For many, the fear is that
something tweeted or e-mailed might
be seen as being borderline libellous
but that gradation doesn’t exist – it
either is or isn’t libellous – and the
courts would be likely to take the view
that, if the intention of the author was
for the reader to think less of the
subject(s), that intention
would be more
important than the
words used.

Misuse of
information

Moreover, if the
communication
contains personal
comments, even if
they might not be
interpreted as being
defamatory, this may
be a misuse of
personal information
under article eight of
the Human Rights Act,
which is concerned
with protecting private
life.

Given the nature of social media,
this is a potential minefield for
companies big and small. If tweets
cannot be retrieved, there is only the
option of stopping further tweets but
this is clearly akin to bolting horses
and closing the gate.
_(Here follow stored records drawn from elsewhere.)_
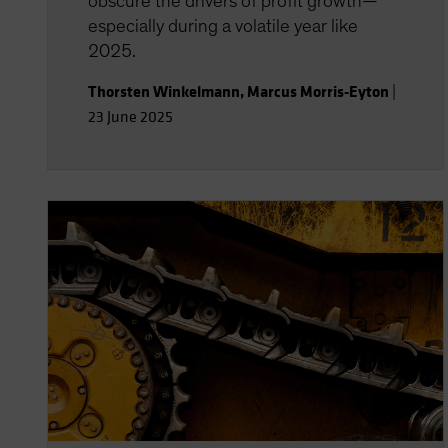
obscure the drivers of profit growth—
especially during a volatile year like
2025.
Thorsten Winkelmann
,
Marcus Morris-Eyton
|
23 June 2025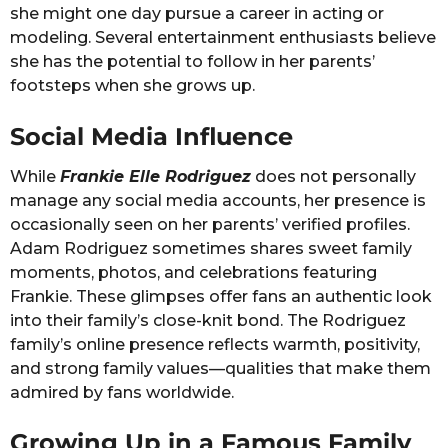
she might one day pursue a career in acting or
modeling. Several entertainment enthusiasts believe
she has the potential to follow in her parents’
footsteps when she grows up.
Social Media Influence
While
Frankie Elle Rodriguez
does not personally
manage any social media accounts, her presence is
occasionally seen on her parents’ verified profiles.
Adam Rodriguez sometimes shares sweet family
moments, photos, and celebrations featuring
Frankie. These glimpses offer fans an authentic look
into their family’s close-knit bond. The Rodriguez
family’s online presence reflects warmth, positivity,
and strong family values—qualities that make them
admired by fans worldwide.
Growing Up in a Famous Family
The real problem
is that tweets are a form of publication
and while each retweet is separately
actionable, the presumption in law is
that tweets are expected to be
retweeted and therefore republished so
the responsibility for this lies with the
original author.

Should this happen in your
business, the immediate action,
following a timely arrest of the
situation, would be to issue a rapid
apology and a retraction of any such
message rather than any attempt to
brazen it out.

Of course, you may have some provision
in your employment contracts that
makes this a punishable offence but the real problems lie in two areas: first,
the individuals have to understand that
social media is not a fluffy never-never
land but an open communication
vehicle where all the same rules of
libel and public damage exist; and,
second, that each individual needs to
take ownership of the brand values
and execution of public relations for the company which
employs them.

We have spent the
last decade or more in
encouraging companies
to empower their
employees but we need,
with some urgency, to
make the limits and
boundaries of that
empowerment clear for
all employees while,
simultaneously,
encouraging a far
higher degree of
ownership of corporate
ethos.

If any of us is
unclear about the
changing influence the
internet is having on our business lives we should heed the
salutary tale of a friend whose
recruitment business has been almost
driven out of existence by the power
of LinkedIn which offers all its
subscribers the opportunity to search,
contact and compare possible
candidates for vacant positions
completely free.

In a recent survey of employers,
the first tool they used to compare
candidates was Facebook to see what
kind of information each candidate
had, perhaps naïvely, posted about him
or herself. Ibiza 2011 may seem a
distant memory for many of us but it
lives on in vivid colour on the internet!